§ Task brief
Quote verbatim the lines beginning with the line that contains "von einem ratternden" and continuing through the line that contains "die Fahrradkette im", including both of those lines.

(Supplied records begins)

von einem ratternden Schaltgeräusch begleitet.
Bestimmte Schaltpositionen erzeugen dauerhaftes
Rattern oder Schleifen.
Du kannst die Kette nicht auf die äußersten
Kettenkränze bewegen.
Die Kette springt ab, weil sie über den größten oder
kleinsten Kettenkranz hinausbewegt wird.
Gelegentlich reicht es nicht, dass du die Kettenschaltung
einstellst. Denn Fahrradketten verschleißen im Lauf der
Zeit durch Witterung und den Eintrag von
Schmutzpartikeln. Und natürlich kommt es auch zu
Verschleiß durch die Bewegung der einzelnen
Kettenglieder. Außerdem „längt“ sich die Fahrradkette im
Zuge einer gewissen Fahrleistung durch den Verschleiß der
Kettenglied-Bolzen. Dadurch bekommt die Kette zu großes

(Supplied records ends)
(Supplied records begins)

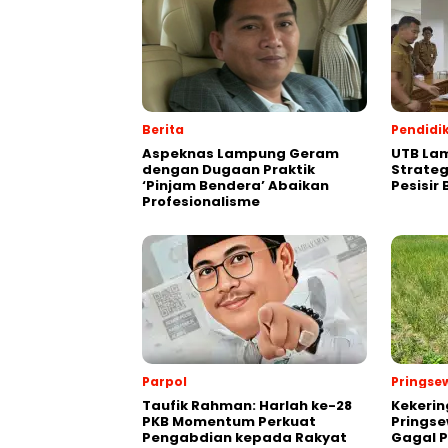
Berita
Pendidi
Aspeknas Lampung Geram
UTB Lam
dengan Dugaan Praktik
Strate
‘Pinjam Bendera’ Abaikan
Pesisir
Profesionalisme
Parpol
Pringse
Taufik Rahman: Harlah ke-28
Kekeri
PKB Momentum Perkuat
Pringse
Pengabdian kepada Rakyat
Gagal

(Supplied records ends)

§ The answer
von einem ratternden Schaltgeräusch begleitet.
Bestimmte Schaltpositionen erzeugen dauerhaftes
Rattern oder Schleifen.
Du kannst die Kette nicht auf die äußersten
Kettenkränze bewegen.
Die Kette springt ab, weil sie über den größten oder
kleinsten Kettenkranz hinausbewegt wird.
Gelegentlich reicht es nicht, dass du die Kettenschaltung
einstellst. Denn Fahrradketten verschleißen im Lauf der
Zeit durch Witterung und den Eintrag von
Schmutzpartikeln. Und natürlich kommt es auch zu
Verschleiß durch die Bewegung der einzelnen
Kettenglieder. Außerdem „längt“ sich die Fahrradkette im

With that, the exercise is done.